Please write out every line of the records below exactly as it appears, covering all of the records. Leave the pictures out of your answer.

───── Source data

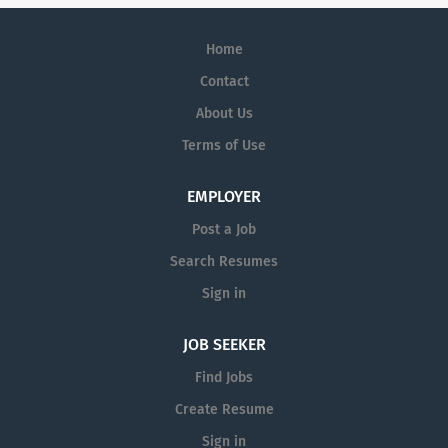
Home
Contact
About Us
Terms of Use
EMPLOYER
Post a Job
Search Resumes
Sign in
JOB SEEKER
Find Jobs
Create Resume
Sign in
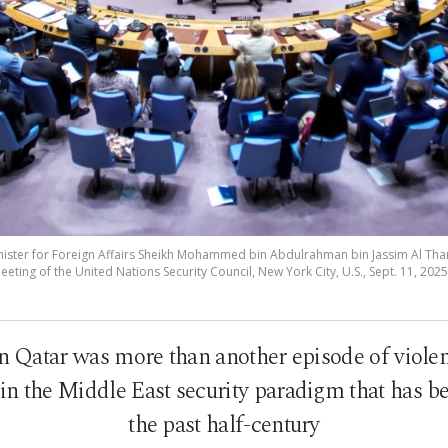
inister for Foreign Affairs Sheikh Mohammed bin Abdulrahman bin Jassim Al Tha
ting of the United Nations Security Council, New York City, U.S., Sept. 11, 2025
n Qatar was more than another episode of violen
n the Middle East security paradigm that has b
the past half-century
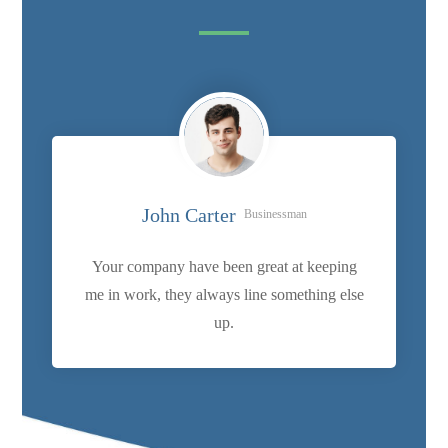
John Carter
Businessman
Your company have been great at keeping
me in work, they always line something else
up.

──────────

◆ Answer space
Home
Contact
About Us
Terms of Use
EMPLOYER
Post a Job
Search Resumes
Sign in
JOB SEEKER
Find Jobs
Create Resume
Sign in
inister for Foreign Affairs Sheikh Mohammed bin Abdulrahman bin Jassim Al Tha
ting of the United Nations Security Council, New York City, U.S., Sept. 11, 2025
n Qatar was more than another episode of violen
n the Middle East security paradigm that has b
the past half-century
John Carter
Businessman
Your company have been great at keeping
me in work, they always line something else
up.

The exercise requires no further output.